━━ Source extract

Fig. 3 a) Distribution of physical diffusion coefficient of P(TMA-r-SBMA) in water, estimated by DLS. (b) Cyclic voltammograms of 2 mM polymer in 0.3 M NaCl aqueous solution with different scan rates. (c) Hydrodynamic voltammograms of 1 mM polymer in the electrolyte, scanned at 10 mV s⁻¹. The electrode disk was rotated at 50, 100, 200, 400, 600, 1000, 2000, and 3000 rpm. (d) DLS, (e) cyclic voltammograms, and (f) hydrodynamic voltammograms of PVMA aqueous solution, measured under the same conditions.

D_phys,chain calculated from eqn (6) was 1.0 × 10⁻⁶ and 2.3 × 10⁻⁶ cm² s⁻¹ for P(TMA-r-SBMA) and PVMA, respectively. The values slightly differed from the estimation from the conventional equation 0.56 × 10⁻⁶ and 2.0 × 10⁻⁶ cm² s⁻¹ (an example Excel sheet for the calculations available as ESI†). The current approach's estimated diffusion coefficient for the cathode was about twice that of the conventional one. Such strict treatment of the kinetic polymer parameters would be appreciated for accurate parameter evaluation.

Electrochemical measurements were conducted using a 0.3 M NaCl aqueous solution. During cyclic voltammetry, reversible redox reactions of TEMPO and viologen were detected at 0.64 and −0.54 V vs. Ag/AgCl for the cathode and anode, respectively (Fig. 3b and e). The polymers responded even at a high scan rate of 500 mV s⁻¹ by their fast redox. Plateaus were detected during RDE, indicating the negligible effects of unfavorable side reactions such as polymer adsorption on electrode surfaces.⁶

Electrochemical parameters were estimated from cyclic voltammetry and RDE (Table 1). The linear relationship between the peak current and square of scan rate enabled the estimation of D_app by Randles–Sevcik equation (Fig. S3†).²⁷ Koutecký–Levich equation also estimated D_app and k⁰ from the RDE results (Fig. S4†). We note that the RDE method contains some estimation errors for compounds with large k^{0 26} (see ESI† for further discussion).

━━━━
━━ Supplied data

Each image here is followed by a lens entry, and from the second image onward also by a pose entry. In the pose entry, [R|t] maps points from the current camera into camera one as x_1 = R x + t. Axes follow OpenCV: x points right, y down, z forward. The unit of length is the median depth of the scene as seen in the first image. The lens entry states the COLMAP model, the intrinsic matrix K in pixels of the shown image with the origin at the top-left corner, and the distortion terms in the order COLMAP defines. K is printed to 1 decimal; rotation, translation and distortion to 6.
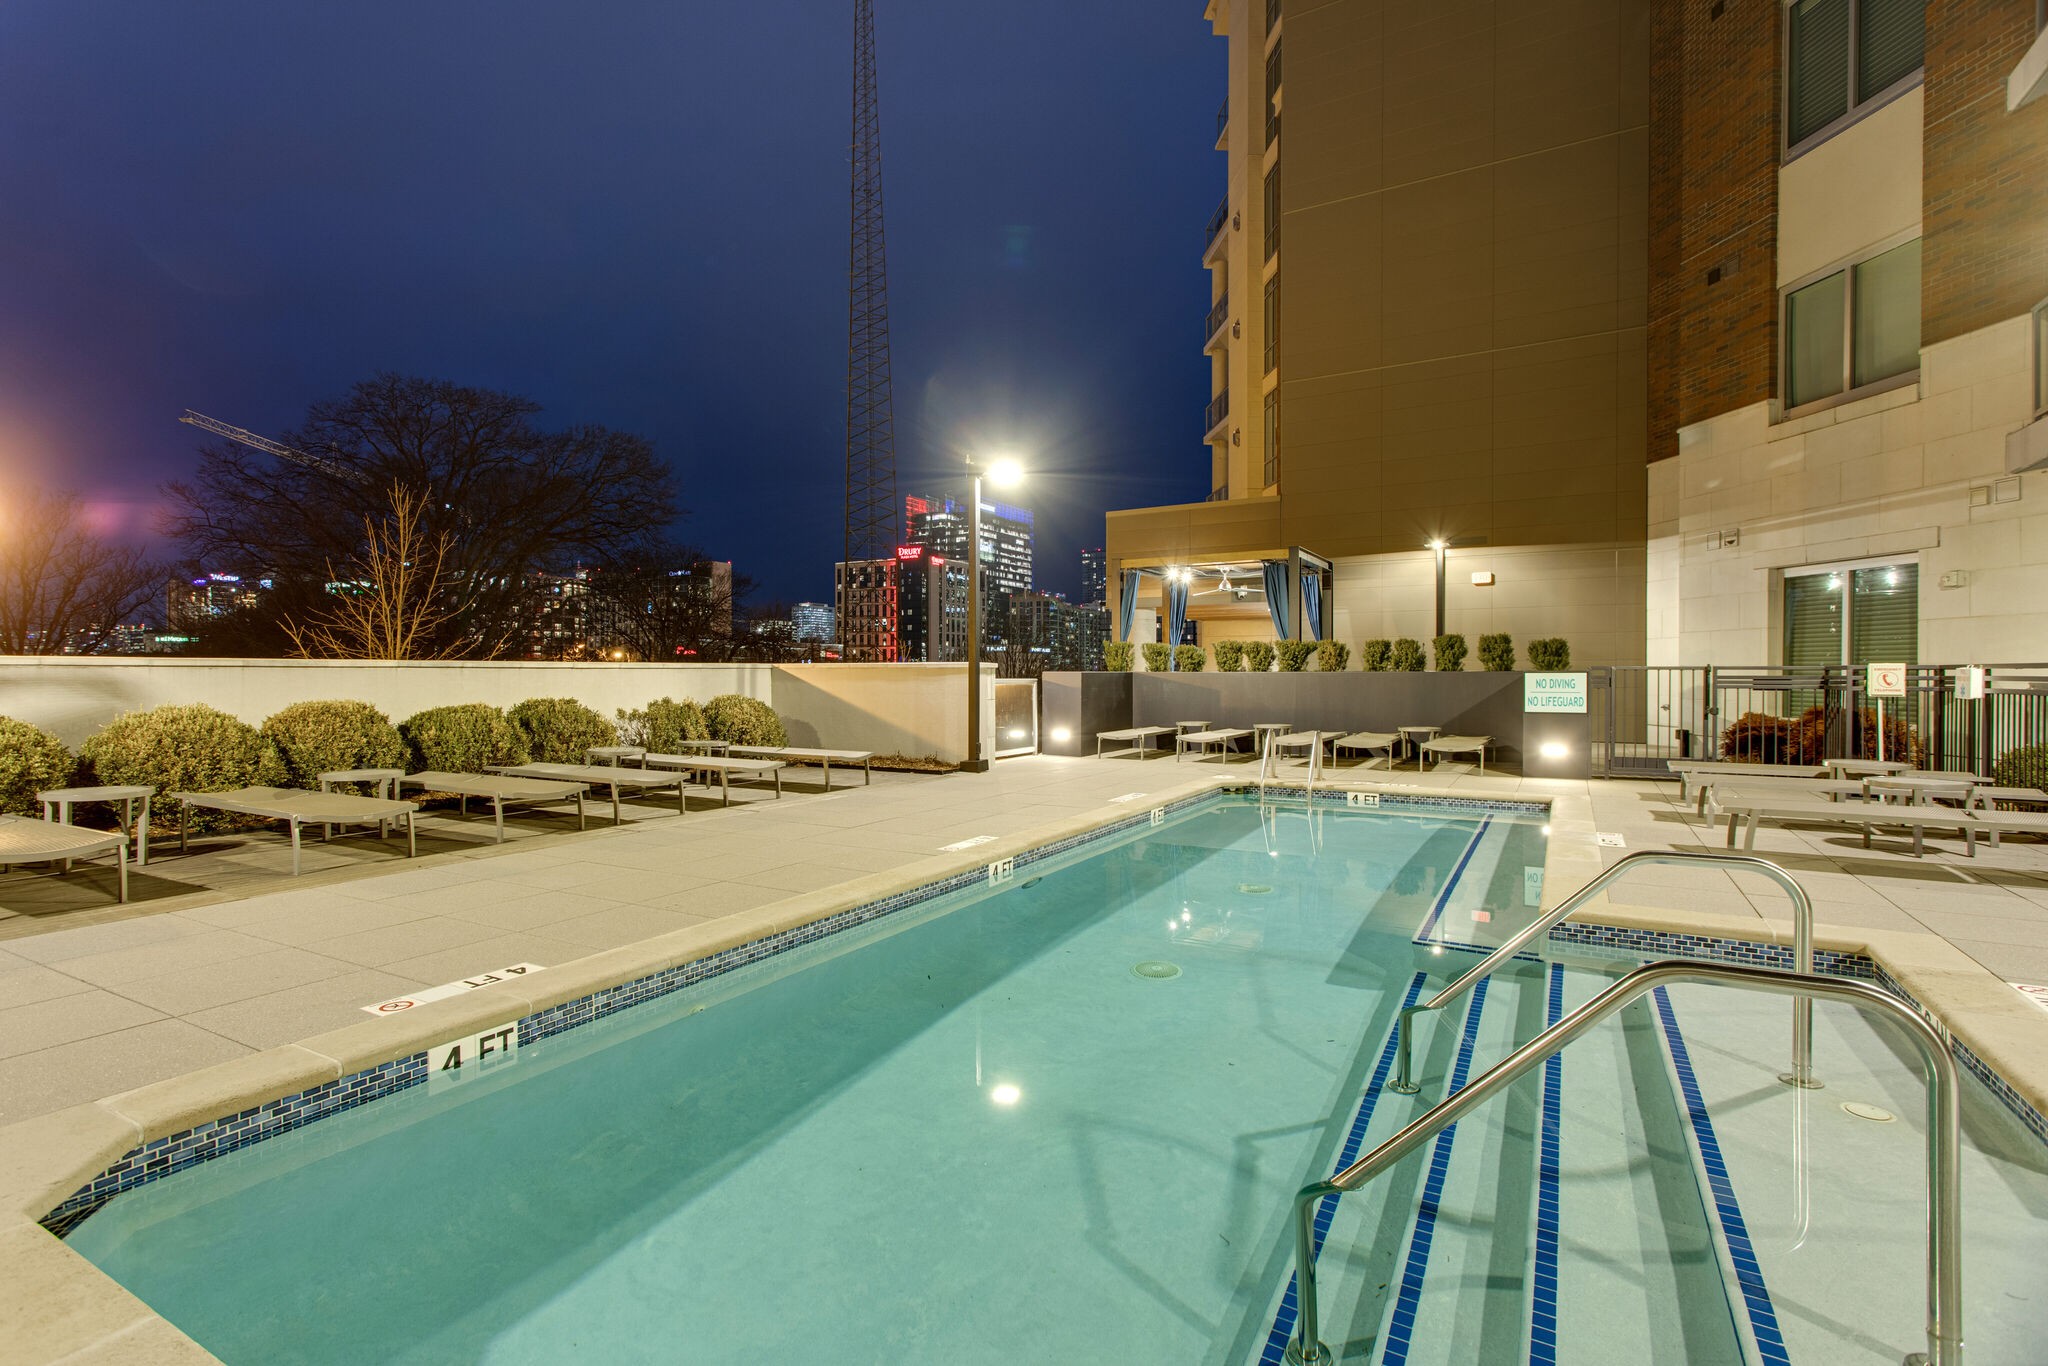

━━━━

Work request: In the polymer electrochemistry excerpt, at what potentials were the reversible redox reactions of TEMPO and viologen detected during cyclic voltammetry?

Answer: TEMPO at 0.64 V and viologen at −0.54 V vs. Ag/AgCl, for the cathode and anode respectively.